ACTIVITY
Reproduce the records exactly, beginning with their first line and ending with the line that contains "framed print: present [262,14,335,97]", and output nothing more.

AVAILABLE RECORDS
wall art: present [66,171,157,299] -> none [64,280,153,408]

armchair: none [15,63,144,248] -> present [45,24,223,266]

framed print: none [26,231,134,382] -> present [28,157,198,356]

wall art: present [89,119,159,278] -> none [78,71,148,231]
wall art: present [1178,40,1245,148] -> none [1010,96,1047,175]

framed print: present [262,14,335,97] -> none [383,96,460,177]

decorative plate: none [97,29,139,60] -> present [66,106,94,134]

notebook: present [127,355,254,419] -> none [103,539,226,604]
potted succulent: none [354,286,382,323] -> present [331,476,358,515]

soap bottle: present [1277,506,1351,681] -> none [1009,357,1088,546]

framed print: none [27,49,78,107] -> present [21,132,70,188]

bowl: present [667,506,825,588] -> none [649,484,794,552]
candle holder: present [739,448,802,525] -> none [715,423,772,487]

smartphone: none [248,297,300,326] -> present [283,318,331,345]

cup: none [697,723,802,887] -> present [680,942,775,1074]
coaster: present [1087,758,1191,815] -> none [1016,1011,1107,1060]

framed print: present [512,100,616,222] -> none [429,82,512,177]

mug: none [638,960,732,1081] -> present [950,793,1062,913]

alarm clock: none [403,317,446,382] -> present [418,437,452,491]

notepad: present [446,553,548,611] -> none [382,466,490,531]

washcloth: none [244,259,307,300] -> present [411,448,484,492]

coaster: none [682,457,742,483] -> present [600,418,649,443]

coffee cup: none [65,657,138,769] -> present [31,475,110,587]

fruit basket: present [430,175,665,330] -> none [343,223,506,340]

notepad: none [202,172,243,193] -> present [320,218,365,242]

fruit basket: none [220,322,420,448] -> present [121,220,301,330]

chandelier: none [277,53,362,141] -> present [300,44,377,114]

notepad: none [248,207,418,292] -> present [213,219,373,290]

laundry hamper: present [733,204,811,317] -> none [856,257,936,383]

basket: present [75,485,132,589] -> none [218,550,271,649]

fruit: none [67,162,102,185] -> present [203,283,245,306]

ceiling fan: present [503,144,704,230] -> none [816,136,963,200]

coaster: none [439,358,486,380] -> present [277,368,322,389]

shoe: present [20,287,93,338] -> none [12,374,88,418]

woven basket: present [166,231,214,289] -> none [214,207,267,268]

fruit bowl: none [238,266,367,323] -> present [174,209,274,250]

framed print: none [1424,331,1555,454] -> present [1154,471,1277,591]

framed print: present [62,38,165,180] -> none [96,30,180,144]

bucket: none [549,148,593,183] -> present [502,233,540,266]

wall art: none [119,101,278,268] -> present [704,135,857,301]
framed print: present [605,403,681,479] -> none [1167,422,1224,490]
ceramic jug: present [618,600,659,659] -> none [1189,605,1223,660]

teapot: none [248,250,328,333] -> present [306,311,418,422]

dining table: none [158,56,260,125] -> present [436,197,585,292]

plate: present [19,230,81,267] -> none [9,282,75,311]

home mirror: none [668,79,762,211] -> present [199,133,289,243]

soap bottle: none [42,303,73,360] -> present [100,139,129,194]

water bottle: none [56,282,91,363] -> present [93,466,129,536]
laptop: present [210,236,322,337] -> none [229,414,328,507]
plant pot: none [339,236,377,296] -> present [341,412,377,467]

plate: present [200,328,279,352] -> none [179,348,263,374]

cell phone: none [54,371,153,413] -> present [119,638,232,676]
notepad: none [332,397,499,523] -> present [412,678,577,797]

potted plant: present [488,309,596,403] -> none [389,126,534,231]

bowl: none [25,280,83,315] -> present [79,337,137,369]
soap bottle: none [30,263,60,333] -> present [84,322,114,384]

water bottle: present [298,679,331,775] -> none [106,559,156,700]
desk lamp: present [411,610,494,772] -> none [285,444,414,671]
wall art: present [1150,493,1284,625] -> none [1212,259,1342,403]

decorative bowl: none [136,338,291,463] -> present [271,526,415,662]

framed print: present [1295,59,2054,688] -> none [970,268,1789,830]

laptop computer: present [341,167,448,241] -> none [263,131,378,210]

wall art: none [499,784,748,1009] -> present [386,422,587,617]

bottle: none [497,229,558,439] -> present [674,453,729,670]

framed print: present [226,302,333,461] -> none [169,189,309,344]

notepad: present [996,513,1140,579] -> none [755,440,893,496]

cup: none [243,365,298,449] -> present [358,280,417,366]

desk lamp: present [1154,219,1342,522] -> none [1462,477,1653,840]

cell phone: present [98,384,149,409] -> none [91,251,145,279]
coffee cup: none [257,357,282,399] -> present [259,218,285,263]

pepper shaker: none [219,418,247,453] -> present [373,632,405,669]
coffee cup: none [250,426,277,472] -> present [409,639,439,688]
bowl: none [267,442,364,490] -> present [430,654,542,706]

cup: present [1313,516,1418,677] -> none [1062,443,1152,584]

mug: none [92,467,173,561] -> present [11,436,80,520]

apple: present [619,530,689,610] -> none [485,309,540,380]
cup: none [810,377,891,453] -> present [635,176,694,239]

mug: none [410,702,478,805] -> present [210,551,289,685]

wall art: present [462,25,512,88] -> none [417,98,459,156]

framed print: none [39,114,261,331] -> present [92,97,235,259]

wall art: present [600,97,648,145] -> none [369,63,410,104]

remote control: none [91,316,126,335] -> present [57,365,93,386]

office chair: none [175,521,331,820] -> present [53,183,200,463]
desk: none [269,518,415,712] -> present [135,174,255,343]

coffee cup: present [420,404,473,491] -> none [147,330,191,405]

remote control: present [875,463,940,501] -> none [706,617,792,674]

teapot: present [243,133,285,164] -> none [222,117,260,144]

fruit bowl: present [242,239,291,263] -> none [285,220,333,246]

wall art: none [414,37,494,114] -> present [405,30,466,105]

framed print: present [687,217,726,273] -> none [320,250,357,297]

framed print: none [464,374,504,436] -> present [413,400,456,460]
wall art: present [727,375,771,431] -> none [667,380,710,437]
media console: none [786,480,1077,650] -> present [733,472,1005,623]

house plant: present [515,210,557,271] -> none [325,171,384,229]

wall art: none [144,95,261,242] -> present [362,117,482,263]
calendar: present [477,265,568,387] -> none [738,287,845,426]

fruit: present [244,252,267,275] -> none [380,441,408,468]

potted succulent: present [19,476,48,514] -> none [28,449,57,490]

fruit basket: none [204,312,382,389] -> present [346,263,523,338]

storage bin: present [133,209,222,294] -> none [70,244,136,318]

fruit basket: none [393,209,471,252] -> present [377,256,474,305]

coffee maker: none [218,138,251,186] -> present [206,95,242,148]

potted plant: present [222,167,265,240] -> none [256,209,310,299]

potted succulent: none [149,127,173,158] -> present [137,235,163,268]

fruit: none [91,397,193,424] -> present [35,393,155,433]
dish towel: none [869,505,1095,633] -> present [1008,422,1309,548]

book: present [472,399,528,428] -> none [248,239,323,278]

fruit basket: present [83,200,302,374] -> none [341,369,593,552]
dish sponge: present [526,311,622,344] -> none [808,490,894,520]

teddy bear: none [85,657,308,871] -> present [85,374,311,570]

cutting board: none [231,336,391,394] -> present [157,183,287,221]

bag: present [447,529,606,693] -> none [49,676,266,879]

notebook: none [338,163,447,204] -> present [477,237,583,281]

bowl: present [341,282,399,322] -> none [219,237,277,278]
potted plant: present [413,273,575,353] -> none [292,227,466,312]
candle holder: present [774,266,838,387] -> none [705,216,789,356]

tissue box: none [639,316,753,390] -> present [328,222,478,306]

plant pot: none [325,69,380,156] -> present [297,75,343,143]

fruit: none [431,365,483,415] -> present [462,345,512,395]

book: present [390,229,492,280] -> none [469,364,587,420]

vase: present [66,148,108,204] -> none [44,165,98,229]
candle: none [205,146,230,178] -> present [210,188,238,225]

YOUR SOLUTION
wall art: present [66,171,157,299] -> none [64,280,153,408]

armchair: none [15,63,144,248] -> present [45,24,223,266]

framed print: none [26,231,134,382] -> present [28,157,198,356]

wall art: present [89,119,159,278] -> none [78,71,148,231]
wall art: present [1178,40,1245,148] -> none [1010,96,1047,175]

framed print: present [262,14,335,97] -> none [383,96,460,177]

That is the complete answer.